LAUSR

The aim of this study was to explore whether there will be any alterations in sensorimotor-related cortex and the possible causes of sensorimotor dysfunction after incomplete cervical spinal cord injury (ICSCI). Structural and resting-state functional magnetic resonance imaging (rs-fMRI) of nineteen ICSCI patients and nineteen healthy controls (HCs) was acquired. Voxel based morphometry (VBM) and tract-based spatial statistics were performed to assess differences in gray matter volume (GMV) and white matter integrity between ICSCI patients and HCs. Whole brain functional connectivity (FC) was analyzed using the results of VBM as seeds. Associations between the clinical variables and the brain changes were studied. Compared with HCs, ICSCI patients demonstrated reduced GMV in the right fusiform gyrus (FG) and left orbitofrontal cortex (OFC) but no changes in areas directly related to sensorimotor function. There were no significant differences in brain white matter. Additionally, the FC in the left primary sensorimotor cortex and cerebellum decreased when the FG and OFC, respectively, were used as seeds. Subsequent relevance analysis suggests a weak positive correlation between the left OFC’s GMV and visual analog scale (VAS) scores. In conclusion, brain structural changes following ICSCI occur mainly in certain higher cognitive regions, such as the FG and OFC, rather than in the brain areas directly related to sensation or motor control. The functional areas of the brain that are related to cognitive processing may play an important role in sensorimotor dysfunction through the decreased FC with sensorimotor areas after ICSCI. Therefore, cognition-related functional training may play an important role in rehabilitation of sensorimotor function after ICSCI.

▶ [WHAT TO WORK ON]
Answer these questions from the spinal cord injury study summary above.
(a) How many patients with incomplete cervical spinal cord injury were scanned?
(b) In which two brain regions did these patients show reduced gray matter volume compared with healthy controls?
(c) Which scores showed a weak positive correlation with the gray matter volume of the left orbitofrontal cortex?

▶ [DATA]
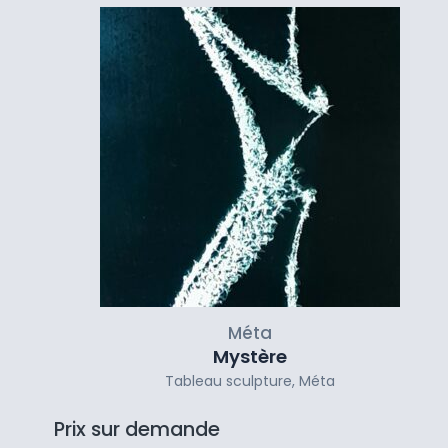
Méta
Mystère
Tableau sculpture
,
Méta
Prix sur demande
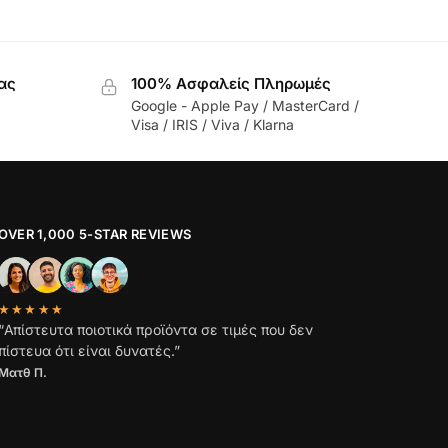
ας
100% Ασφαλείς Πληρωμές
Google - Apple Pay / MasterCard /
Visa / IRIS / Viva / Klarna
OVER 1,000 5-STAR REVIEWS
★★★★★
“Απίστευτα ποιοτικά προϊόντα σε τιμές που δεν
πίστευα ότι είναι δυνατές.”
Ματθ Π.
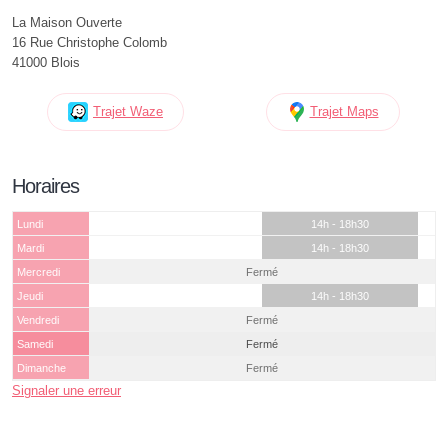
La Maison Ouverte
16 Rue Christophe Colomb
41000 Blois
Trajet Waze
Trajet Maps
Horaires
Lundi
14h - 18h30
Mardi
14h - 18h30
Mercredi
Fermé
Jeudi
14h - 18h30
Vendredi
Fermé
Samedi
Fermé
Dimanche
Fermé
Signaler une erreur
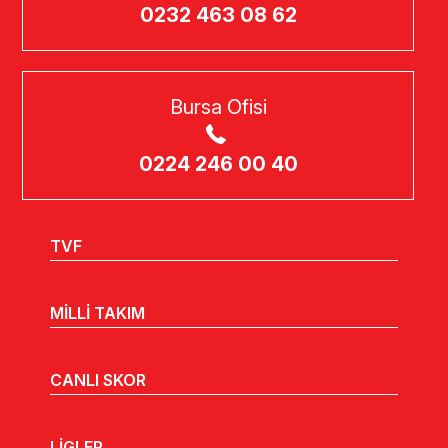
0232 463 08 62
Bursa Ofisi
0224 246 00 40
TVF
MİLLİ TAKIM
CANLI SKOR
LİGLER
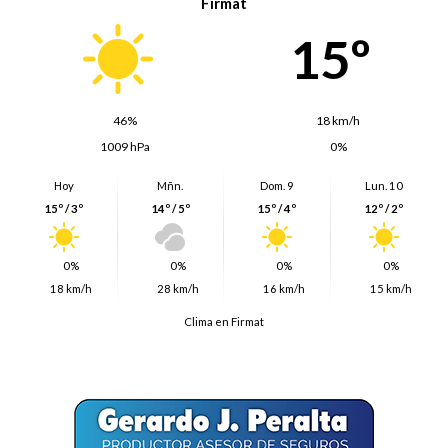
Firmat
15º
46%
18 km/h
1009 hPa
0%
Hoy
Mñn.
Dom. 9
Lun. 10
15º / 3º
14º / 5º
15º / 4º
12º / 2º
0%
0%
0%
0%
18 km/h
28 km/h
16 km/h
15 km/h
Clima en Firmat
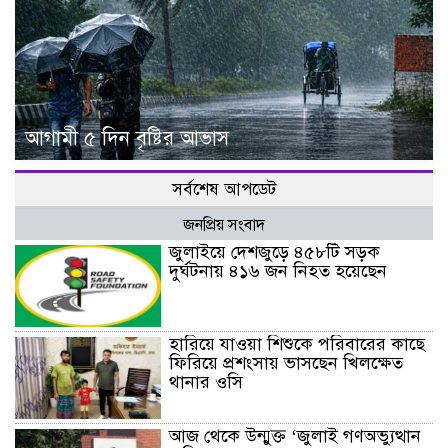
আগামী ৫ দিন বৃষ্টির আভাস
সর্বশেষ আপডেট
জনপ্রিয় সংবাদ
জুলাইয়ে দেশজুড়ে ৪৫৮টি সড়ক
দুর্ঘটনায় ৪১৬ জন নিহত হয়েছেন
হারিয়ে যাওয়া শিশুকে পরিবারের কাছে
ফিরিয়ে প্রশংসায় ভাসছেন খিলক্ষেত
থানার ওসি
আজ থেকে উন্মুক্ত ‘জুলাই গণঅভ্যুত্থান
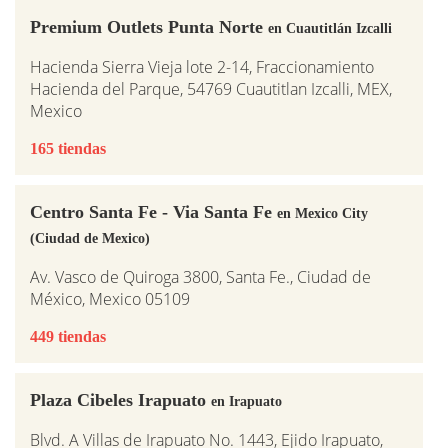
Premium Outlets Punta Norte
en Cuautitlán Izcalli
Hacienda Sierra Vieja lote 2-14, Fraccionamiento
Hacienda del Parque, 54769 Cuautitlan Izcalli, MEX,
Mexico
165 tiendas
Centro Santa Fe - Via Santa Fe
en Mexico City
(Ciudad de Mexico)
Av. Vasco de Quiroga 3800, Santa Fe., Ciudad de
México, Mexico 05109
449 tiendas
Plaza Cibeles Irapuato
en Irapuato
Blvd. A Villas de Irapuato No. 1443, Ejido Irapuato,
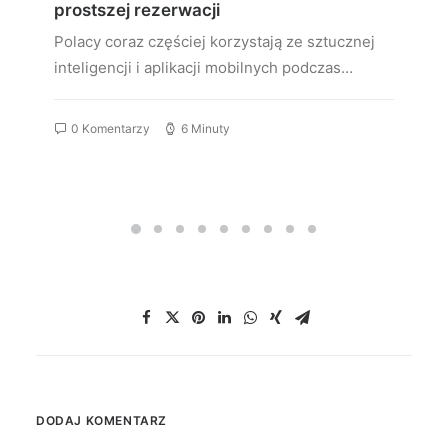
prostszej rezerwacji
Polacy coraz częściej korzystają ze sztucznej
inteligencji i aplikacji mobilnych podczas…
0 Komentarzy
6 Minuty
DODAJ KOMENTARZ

▶ [OUTPUT OF THE TASK]
(a) Nineteen.
(b) The right fusiform gyrus and the left orbitofrontal cortex.
(c) Visual analog scale (VAS) scores.